Dataset entries
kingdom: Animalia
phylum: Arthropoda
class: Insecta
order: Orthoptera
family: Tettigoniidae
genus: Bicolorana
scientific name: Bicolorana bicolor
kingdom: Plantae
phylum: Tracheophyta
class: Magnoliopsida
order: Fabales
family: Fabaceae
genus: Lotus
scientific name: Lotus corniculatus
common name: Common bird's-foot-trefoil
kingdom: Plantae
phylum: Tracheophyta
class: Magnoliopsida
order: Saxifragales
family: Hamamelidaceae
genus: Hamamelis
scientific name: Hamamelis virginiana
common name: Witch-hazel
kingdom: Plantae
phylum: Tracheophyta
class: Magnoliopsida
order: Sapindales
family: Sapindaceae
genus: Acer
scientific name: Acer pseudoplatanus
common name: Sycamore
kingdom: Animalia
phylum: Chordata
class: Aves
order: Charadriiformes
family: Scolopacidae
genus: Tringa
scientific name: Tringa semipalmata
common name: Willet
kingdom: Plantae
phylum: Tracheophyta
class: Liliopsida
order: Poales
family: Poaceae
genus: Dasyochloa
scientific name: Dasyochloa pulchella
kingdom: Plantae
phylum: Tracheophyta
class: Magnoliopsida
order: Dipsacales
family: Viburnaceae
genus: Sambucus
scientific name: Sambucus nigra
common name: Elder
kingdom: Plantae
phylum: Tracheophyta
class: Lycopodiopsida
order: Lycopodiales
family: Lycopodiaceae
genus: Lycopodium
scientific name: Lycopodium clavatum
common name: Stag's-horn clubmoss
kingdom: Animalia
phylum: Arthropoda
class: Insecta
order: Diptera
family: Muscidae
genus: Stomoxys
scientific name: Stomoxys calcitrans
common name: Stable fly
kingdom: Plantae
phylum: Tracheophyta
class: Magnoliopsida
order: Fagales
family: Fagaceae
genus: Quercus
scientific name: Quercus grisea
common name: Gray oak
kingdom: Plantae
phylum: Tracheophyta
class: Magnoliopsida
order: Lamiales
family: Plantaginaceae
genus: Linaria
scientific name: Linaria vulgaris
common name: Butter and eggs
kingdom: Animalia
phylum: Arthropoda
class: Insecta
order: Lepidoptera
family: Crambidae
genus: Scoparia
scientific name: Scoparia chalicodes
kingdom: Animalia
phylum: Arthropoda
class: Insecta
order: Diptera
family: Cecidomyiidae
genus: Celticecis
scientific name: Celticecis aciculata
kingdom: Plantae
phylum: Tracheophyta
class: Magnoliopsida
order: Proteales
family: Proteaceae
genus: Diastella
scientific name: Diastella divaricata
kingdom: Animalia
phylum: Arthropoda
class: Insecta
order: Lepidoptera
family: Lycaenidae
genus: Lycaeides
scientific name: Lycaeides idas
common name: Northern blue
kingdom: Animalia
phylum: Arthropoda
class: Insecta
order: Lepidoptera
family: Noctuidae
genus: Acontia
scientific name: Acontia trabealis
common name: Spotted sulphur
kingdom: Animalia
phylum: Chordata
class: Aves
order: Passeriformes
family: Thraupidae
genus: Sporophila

→ **Aim of the task**
Update all of these lines by changing every "common name" to "vernacular name". Leave everything else as it is.

→ **Worked answer**
kingdom: Animalia
phylum: Arthropoda
class: Insecta
order: Orthoptera
family: Tettigoniidae
genus: Bicolorana
scientific name: Bicolorana bicolor
kingdom: Plantae
phylum: Tracheophyta
class: Magnoliopsida
order: Fabales
family: Fabaceae
genus: Lotus
scientific name: Lotus corniculatus
vernacular name: Common bird's-foot-trefoil
kingdom: Plantae
phylum: Tracheophyta
class: Magnoliopsida
order: Saxifragales
family: Hamamelidaceae
genus: Hamamelis
scientific name: Hamamelis virginiana
vernacular name: Witch-hazel
kingdom: Plantae
phylum: Tracheophyta
class: Magnoliopsida
order: Sapindales
family: Sapindaceae
genus: Acer
scientific name: Acer pseudoplatanus
vernacular name: Sycamore
kingdom: Animalia
phylum: Chordata
class: Aves
order: Charadriiformes
family: Scolopacidae
genus: Tringa
scientific name: Tringa semipalmata
vernacular name: Willet
kingdom: Plantae
phylum: Tracheophyta
class: Liliopsida
order: Poales
family: Poaceae
genus: Dasyochloa
scientific name: Dasyochloa pulchella
kingdom: Plantae
phylum: Tracheophyta
class: Magnoliopsida
order: Dipsacales
family: Viburnaceae
genus: Sambucus
scientific name: Sambucus nigra
vernacular name: Elder
kingdom: Plantae
phylum: Tracheophyta
class: Lycopodiopsida
order: Lycopodiales
family: Lycopodiaceae
genus: Lycopodium
scientific name: Lycopodium clavatum
vernacular name: Stag's-horn clubmoss
kingdom: Animalia
phylum: Arthropoda
class: Insecta
order: Diptera
family: Muscidae
genus: Stomoxys
scientific name: Stomoxys calcitrans
vernacular name: Stable fly
kingdom: Plantae
phylum: Tracheophyta
class: Magnoliopsida
order: Fagales
family: Fagaceae
genus: Quercus
scientific name: Quercus grisea
vernacular name: Gray oak
kingdom: Plantae
phylum: Tracheophyta
class: Magnoliopsida
order: Lamiales
family: Plantaginaceae
genus: Linaria
scientific name: Linaria vulgaris
vernacular name: Butter and eggs
kingdom: Animalia
phylum: Arthropoda
class: Insecta
order: Lepidoptera
family: Crambidae
genus: Scoparia
scientific name: Scoparia chalicodes
kingdom: Animalia
phylum: Arthropoda
class: Insecta
order: Diptera
family: Cecidomyiidae
genus: Celticecis
scientific name: Celticecis aciculata
kingdom: Plantae
phylum: Tracheophyta
class: Magnoliopsida
order: Proteales
family: Proteaceae
genus: Diastella
scientific name: Diastella divaricata
kingdom: Animalia
phylum: Arthropoda
class: Insecta
order: Lepidoptera
family: Lycaenidae
genus: Lycaeides
scientific name: Lycaeides idas
vernacular name: Northern blue
kingdom: Animalia
phylum: Arthropoda
class: Insecta
order: Lepidoptera
family: Noctuidae
genus: Acontia
scientific name: Acontia trabealis
vernacular name: Spotted sulphur
kingdom: Animalia
phylum: Chordata
class: Aves
order: Passeriformes
family: Thraupidae
genus: Sporophila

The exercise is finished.